Jackson Beck (July 23, 1912 in Manhattan, New York - July 28, 2004 in Manhattan) was an American actor best known as the voice of Bluto in the Famous era Popeye theatrical shorts, as well as in the made-for-tv shorts made in the 1960s. He also voiced Buzzy Crow for Famous Studios. His father, Max Blank, was a silent-film actor.
Beck had a career in radio, television, and animation dating from 1931 with Myrt and Marge, among other roles.
In 1943, he took over as narrator of radio's Superman; it was Beck who intoned the famous prologue "strange visitor from another planet..." Decades later, he portrayed Perry White, Clark Kent's boss in Filmation's The New Adventures of Superman animated series and was narrator as well. He also impersonated Joseph Stalin and other world leaders for the March of Time radio series, starred as The Cisco Kid on radio from 1942-1945 and sleuth Philo Vance in a syndicated series from 1948-1950, and served as narrator for the radio adventures of Tom Corbett, Space Cadet.
In 1969, Beck used his deep, dramatic, modulated voice as the narrator of Woody Allen's Take the Money and Run. Three years earlier, he dubbed the English voice of the judge listing Tuco's many crimes before sentencing him to death by hanging in The Good, the Bad and the Ugly. Beck was one of the players in National Lampoon's first comedy album Radio Dinner in 1972. He was prominent as well in Allen's 1987 film Radio Days, dubbing the voice of the on-the-spot newsman.

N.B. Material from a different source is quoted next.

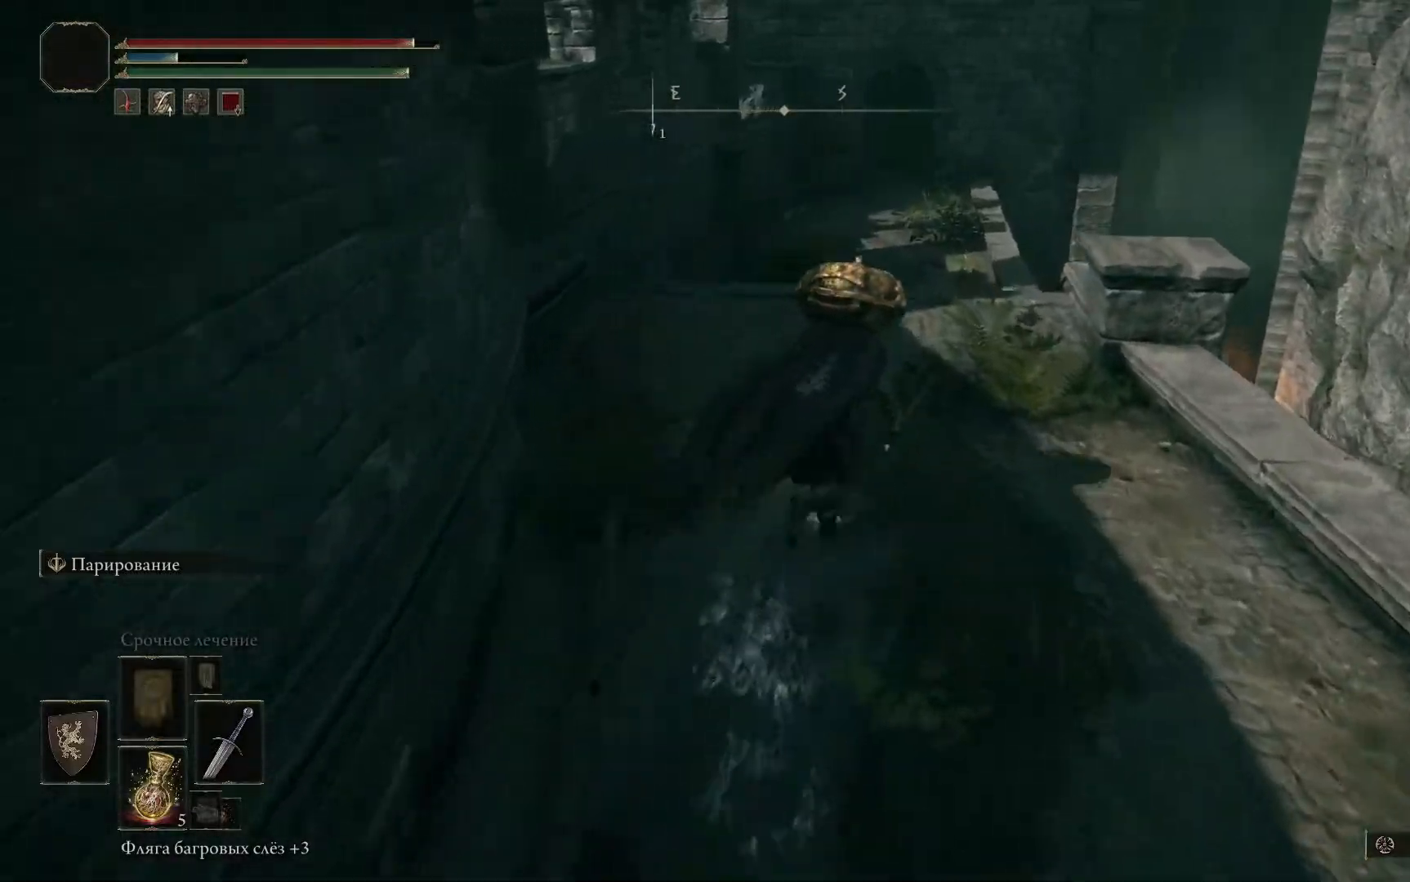
{"buttons": [], "left_stick": "center", "right_stick": "center", "events": [[301, "left_stick", "center"], [417, "B", "up"]]}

Beck was the voice of "King Leonardo" in the 1960s TV cartoon series of the same name and was the narrator for the 1980s G.I. Joe: A Real American Hero animated TV series and toy commercials. He also served as a pitchman for products from Combat Roach Killer to Little Caesar's Pizza (he was Caesar, Jr.) In 1999, he narrated a dramatization of L. Ron Hubbard's "Dr. Methuselah" for NPR's Bradbury Award-winning radio series 2000X. His grave is located in Brooklyn's Mount Hope Cemetery.